The solution is simple to recognize but difficult to achieve. For this particular club the strategic plan states it must become family-friendly and the strategic plan identifies the best ways to achieve this. Now in becoming family-friendly, this does not equate to a drop in the quality of golf, it simply means adding the family-friendly aspects. Some of the added aspects are identified as low hanging fruit action plans in the strategic plan for the club to provide. This meant adding some family golf programs for beginners, adding babysitting for children, having a very casual dining area carved out of existing dining areas, add more outdoor dining with shade protection, offering more family-focused events like bingo and trivial pursuit. But while all the above low hanging fruit changes will help, without a major family-friendly game changer, this golf club will continue to decline.

In the strategic plan there is one 800-pound gorilla that would make the club family-friendly—adding a swimming pool. It would cost a million dollars and the club has borrowed to the hilt. The board knows about a solution which would easily attract 50 younger members to the club, but it seems to have no way to fund it.

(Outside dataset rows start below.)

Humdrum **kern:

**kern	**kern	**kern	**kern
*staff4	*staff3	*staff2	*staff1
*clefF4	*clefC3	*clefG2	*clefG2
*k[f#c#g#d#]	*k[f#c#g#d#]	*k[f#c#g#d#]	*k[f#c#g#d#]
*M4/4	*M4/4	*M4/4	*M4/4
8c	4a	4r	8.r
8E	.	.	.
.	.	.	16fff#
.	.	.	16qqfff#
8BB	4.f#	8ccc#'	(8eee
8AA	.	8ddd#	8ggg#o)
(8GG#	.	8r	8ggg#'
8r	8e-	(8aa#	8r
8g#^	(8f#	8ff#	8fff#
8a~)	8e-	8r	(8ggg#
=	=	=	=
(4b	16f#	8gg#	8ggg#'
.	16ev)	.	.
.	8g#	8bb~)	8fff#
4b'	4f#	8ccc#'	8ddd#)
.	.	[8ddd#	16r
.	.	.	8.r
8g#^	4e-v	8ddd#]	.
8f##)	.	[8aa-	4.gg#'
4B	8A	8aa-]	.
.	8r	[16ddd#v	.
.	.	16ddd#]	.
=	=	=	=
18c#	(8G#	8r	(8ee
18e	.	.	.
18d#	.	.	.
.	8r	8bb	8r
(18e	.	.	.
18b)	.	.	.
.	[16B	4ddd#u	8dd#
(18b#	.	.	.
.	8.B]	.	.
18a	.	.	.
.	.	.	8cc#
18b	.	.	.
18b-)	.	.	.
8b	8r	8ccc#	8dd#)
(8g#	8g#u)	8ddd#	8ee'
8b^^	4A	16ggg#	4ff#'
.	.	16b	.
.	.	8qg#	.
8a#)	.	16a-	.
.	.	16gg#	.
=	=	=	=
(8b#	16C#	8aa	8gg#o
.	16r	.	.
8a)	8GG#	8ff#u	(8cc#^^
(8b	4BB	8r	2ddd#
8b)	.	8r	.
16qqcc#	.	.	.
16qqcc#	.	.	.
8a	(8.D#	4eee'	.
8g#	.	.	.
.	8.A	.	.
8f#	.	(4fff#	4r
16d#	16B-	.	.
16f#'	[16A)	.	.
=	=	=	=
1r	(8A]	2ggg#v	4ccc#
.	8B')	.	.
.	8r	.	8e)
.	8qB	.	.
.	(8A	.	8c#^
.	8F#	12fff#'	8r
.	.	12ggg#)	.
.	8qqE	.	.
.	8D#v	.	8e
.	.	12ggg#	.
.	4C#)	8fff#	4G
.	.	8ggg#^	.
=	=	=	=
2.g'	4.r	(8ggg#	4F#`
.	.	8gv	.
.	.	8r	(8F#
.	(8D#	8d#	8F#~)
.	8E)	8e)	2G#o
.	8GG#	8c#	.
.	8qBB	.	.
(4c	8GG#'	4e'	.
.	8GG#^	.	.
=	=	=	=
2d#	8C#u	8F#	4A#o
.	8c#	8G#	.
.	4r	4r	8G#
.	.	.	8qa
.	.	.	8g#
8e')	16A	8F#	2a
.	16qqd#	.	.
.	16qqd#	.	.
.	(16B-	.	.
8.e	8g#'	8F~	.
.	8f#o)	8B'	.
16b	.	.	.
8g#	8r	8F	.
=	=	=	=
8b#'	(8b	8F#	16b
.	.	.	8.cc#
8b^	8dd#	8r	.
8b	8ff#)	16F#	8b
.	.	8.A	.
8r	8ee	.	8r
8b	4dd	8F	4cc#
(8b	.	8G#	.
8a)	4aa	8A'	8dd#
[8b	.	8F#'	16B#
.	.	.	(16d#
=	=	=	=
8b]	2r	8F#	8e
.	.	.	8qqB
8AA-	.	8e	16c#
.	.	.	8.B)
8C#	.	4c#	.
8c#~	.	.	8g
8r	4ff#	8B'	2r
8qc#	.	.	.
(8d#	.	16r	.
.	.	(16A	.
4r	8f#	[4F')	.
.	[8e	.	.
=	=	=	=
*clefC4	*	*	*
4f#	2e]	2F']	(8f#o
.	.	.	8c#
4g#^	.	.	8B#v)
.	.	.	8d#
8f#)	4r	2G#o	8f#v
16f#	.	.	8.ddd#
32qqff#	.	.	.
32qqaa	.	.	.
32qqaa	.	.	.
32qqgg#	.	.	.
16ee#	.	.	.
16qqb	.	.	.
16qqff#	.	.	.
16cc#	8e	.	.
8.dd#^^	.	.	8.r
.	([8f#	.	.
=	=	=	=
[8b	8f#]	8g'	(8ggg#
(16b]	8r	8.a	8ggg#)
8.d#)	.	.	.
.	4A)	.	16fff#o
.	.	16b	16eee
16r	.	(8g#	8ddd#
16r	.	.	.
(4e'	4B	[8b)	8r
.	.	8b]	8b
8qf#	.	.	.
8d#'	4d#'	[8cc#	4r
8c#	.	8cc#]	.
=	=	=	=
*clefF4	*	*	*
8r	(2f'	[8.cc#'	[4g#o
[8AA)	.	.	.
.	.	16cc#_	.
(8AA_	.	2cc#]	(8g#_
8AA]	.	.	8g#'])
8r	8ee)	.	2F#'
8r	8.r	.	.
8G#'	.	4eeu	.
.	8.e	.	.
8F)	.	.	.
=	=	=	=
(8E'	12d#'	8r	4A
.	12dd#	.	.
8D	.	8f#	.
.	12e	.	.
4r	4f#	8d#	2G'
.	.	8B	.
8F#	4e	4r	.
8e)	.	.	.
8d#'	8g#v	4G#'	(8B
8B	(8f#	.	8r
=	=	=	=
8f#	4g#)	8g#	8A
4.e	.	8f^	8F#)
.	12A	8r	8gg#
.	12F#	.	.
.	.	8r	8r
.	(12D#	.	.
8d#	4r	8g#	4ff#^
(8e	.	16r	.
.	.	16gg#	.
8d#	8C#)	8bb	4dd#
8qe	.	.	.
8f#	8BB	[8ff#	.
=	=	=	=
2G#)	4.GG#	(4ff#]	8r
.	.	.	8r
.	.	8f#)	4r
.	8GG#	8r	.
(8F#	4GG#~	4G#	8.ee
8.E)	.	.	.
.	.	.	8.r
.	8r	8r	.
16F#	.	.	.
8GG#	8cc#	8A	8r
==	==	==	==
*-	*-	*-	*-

The board and management recognized the problem and solved it in an innovative way because the strategic plan pointed out the problem and pointed out the solution. Find a way to build that swimming pool. As a side note to golf purists, having a swimming pool is not the end of having a great club as great golf clubs like Winged Foot Golf Club and Chicago Golf Club have a swimming pool.

The answer to the swimming pool problem for our subject club was simple, but ingenious: Propose the addition of a swimming pool based upon first getting 25 new members to sign-up on the condition the pool will be built, and use the new dues revenue to fund the debt service on a pool loan so existing club members didn’t have to pay a single extra dollar to have the pool. Did it work? Yes!

The above example is how a strategic plan is created and then used to save a club. Other action plans are implemented to achieve higher member satisfaction, attract more club usage, attract more members and to change declining clubs into rising clubs. And it all begins with having and continually following a strategic plan that shows how to achieve club success. So if your club has a strategic plan, take it down off the shelf, refresh it and then implement it.